Hodgkin lymphoma was the first hematopoietic tumor in which aberrant constitutive NF-κB activation was described. In most Hodgkin lymphoma cases, IκBα is mutated and expression of RelA/p65 subunit is required for growth of Hodgkin lymphoma.32 In our study, approximately 40% of Hodgkin lymphoma cases were BCL-3 positive. It has been proposed that BCL-3 is an activator of transcription, either by removing p50 homodimers from κB sites and allowing p65/p50 transactivating complexes to target DNA,33 or by coactivation through p50 homodimers. Hinz et al34 reported that cell death protection is a key function of constitutive NF-κB activity in Reed-Sternberg and Hodgkin cells, but the underlying pathogenesis is more complex. Hinz et al, used large-scale gene profiling to show that NF-κB regulates a complex network of genes, including signal transducer and activator of transcription (STAT) 5a, interleukin 13, and CC chemokine receptor 7 that are expressed in primary and cultured Reed-Sternberg and Hodgkin cells.34

Although almost all BCL-3-positive cases of lymphoma exhibited only a nuclear pattern of positivity, a few cases also showed weaker cytoplasmic positivity in B-cell lymphomas. In addition, rare cases of B-cell lymphoma only had weak cytoplasmic positivity (two diffuse large B-cell lymphoma, two lymphoplasmacytic lymphoma/Waldenstrom macroglobulinemia and one small lymphocytic lymphoma/chronic lymphocytic leukemia). Whether this staining is true immunoreactivity or background staining is difficult to determine with certainty, but this phenomenon seemed to occur more often in tumors with plasmacytoid differentiation. As the location of BCL-3 protein has been shown to be predominantly nuclear within the cell, we did not consider these rare B-cell lymphomas with only cytoplasmic staining to be truly positive.

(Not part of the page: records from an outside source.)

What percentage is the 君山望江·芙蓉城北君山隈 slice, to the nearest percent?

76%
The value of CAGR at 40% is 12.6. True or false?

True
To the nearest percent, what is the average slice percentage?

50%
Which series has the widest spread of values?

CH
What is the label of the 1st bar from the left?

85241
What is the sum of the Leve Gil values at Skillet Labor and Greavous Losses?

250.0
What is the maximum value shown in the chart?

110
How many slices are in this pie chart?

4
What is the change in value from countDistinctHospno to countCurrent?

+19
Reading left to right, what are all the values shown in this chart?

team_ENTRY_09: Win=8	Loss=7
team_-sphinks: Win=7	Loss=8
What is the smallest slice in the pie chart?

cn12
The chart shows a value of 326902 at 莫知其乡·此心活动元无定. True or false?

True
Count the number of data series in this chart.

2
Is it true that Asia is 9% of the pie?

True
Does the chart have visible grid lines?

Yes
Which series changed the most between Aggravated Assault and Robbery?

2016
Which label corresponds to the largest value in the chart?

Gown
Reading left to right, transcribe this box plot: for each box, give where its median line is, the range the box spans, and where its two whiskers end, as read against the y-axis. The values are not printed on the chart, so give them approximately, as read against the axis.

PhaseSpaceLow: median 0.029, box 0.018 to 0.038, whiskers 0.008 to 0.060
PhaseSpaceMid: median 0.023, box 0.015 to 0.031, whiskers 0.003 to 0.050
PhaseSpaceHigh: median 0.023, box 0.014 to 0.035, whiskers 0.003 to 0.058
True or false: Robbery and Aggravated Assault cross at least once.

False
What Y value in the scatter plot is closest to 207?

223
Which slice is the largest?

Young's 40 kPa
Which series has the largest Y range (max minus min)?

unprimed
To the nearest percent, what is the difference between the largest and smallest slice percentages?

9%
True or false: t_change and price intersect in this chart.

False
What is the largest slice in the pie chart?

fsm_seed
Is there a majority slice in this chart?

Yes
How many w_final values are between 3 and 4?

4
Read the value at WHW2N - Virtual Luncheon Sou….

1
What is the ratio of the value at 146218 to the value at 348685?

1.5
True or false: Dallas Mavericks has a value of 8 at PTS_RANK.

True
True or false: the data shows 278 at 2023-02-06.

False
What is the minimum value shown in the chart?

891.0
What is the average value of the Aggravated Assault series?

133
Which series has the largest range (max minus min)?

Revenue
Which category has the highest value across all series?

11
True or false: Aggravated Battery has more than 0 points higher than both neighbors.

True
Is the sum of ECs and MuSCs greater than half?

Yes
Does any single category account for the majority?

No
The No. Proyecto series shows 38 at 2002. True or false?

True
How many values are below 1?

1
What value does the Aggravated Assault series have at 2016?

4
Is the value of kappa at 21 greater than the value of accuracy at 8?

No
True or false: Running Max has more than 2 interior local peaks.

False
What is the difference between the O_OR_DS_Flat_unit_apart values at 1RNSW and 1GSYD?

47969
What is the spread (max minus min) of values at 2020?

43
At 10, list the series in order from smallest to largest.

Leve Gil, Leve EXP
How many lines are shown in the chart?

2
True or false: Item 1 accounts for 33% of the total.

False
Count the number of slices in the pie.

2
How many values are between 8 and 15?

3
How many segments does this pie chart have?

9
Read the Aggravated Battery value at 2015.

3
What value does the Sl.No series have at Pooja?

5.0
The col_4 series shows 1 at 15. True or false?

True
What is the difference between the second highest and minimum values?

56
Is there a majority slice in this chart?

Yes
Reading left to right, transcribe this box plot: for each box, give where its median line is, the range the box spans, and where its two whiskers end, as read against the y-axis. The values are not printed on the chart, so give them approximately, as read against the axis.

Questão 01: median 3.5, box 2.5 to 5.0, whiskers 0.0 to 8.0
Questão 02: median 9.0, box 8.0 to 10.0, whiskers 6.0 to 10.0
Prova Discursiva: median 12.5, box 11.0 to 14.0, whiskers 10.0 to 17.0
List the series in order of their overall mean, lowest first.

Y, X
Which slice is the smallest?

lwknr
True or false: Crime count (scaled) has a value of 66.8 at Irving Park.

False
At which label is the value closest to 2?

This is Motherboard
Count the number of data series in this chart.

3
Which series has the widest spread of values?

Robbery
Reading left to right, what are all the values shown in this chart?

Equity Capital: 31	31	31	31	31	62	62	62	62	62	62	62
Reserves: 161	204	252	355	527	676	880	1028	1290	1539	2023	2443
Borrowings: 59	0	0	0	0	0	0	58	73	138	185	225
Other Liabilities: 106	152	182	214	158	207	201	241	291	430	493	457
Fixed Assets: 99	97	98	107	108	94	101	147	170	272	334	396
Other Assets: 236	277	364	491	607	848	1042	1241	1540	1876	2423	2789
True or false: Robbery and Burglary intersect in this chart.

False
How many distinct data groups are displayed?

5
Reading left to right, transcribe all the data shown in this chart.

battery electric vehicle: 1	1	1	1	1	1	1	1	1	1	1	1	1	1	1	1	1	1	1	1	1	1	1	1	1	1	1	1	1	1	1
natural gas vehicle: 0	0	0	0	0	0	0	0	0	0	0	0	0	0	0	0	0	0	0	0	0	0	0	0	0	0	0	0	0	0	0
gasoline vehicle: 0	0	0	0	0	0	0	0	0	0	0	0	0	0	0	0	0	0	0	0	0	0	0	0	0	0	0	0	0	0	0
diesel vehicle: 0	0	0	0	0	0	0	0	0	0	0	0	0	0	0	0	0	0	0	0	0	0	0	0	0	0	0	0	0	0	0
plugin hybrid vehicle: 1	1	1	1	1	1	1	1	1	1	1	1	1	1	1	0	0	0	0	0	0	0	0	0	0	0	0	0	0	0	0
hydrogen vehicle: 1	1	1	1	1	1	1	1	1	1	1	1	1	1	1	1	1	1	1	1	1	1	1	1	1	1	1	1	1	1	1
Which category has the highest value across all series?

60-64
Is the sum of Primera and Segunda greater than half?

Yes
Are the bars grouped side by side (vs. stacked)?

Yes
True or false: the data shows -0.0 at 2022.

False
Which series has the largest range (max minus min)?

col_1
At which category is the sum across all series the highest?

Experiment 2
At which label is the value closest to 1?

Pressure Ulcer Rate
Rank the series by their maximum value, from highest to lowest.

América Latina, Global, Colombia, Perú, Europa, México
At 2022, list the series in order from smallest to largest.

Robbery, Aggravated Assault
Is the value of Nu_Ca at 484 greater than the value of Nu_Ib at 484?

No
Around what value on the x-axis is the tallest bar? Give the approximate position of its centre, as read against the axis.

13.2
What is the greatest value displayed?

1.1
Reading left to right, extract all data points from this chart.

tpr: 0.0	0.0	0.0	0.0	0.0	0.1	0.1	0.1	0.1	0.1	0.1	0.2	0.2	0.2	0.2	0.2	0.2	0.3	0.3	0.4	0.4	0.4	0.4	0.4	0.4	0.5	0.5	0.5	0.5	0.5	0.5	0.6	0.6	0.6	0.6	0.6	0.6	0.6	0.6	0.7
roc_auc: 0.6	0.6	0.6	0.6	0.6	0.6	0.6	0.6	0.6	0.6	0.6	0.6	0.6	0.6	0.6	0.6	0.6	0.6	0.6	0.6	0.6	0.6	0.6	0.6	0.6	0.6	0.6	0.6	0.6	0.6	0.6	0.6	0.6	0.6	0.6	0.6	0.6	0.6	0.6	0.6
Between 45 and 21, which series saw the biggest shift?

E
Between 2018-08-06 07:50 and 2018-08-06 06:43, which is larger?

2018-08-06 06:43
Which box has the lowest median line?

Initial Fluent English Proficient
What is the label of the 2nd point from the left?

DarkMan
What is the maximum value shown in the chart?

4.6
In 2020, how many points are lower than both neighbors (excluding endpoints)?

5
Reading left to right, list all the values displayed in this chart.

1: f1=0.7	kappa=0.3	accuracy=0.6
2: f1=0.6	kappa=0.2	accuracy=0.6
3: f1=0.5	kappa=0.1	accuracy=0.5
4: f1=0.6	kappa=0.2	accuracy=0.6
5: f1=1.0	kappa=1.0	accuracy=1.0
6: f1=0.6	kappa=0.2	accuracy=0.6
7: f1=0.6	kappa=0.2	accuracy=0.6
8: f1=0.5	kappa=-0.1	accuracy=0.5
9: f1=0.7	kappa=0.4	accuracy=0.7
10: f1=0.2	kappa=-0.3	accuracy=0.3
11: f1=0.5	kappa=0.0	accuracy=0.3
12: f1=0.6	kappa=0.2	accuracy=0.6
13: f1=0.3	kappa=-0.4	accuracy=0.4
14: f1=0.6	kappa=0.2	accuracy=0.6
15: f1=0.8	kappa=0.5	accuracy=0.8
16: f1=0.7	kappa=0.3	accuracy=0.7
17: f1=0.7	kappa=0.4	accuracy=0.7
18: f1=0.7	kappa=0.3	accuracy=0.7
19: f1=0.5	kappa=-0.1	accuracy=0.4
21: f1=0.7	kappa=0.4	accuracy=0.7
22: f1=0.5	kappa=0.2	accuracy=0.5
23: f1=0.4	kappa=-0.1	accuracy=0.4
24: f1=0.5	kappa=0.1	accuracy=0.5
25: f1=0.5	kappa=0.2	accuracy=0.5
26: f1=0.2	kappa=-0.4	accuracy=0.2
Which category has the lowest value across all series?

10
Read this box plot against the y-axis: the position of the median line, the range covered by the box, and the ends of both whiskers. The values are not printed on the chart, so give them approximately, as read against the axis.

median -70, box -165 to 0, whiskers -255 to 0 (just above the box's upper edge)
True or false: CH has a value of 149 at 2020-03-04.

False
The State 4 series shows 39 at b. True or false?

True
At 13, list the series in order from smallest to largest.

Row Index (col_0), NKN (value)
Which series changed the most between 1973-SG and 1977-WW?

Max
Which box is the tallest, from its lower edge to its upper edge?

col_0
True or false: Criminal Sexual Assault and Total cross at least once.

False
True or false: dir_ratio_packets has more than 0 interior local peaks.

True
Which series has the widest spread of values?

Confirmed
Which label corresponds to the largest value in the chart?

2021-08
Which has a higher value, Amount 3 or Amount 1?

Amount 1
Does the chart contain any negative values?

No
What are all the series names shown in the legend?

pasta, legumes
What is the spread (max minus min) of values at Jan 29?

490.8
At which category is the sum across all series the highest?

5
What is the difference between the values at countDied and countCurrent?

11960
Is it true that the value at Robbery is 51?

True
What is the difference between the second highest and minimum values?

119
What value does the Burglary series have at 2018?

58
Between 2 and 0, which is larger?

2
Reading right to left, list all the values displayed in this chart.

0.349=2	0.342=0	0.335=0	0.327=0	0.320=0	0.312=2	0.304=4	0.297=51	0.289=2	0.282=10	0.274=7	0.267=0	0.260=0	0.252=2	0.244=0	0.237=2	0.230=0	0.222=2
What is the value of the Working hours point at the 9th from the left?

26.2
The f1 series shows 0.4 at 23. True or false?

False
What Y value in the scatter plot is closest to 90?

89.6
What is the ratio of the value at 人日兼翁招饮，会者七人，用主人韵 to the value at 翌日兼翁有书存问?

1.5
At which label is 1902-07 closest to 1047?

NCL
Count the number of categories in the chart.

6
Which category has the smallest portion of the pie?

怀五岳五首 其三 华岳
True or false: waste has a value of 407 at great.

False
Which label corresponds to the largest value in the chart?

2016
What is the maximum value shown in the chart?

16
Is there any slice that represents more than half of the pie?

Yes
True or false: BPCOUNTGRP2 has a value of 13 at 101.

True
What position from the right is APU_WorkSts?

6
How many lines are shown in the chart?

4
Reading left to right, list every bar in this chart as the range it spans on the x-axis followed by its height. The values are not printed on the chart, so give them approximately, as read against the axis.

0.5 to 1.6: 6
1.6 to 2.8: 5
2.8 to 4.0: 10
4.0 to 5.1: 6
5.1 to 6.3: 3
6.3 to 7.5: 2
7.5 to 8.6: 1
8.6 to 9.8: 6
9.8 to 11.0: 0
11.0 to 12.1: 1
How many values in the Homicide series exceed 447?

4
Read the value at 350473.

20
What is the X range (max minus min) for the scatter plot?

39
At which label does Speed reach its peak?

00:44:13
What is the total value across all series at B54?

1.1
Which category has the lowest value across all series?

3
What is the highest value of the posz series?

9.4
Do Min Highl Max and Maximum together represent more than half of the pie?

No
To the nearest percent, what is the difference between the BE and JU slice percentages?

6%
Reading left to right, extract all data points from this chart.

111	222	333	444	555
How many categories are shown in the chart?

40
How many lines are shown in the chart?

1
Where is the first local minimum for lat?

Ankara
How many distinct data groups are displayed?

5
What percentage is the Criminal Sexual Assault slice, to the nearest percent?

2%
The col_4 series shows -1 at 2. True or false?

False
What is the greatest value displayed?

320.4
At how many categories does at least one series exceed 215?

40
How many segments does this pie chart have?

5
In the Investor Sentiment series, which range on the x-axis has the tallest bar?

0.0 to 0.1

In conclusion, we performed an immunohistochemical study for BCL-3 in the 353 cases of non-Hodgkin and Hodgkin lymphoma. Our results indicate that a subset of T-cell lymphomas, diffuse large B-cell lymphomas, and Hodgkin lymphomas express BCL-3, in addition to rare cases of small lymphocytic lymphoma/chronic lymphocytic leukemia, high-grade follicular lymphoma, and blastoid mantle cell lymphoma. The relatively high frequency of BCL-3 expression in some lymphoma types raises the possibility that BCL-3 plays an oncogenetic role in development of these neoplasms, and may be a potential target for investigational therapies.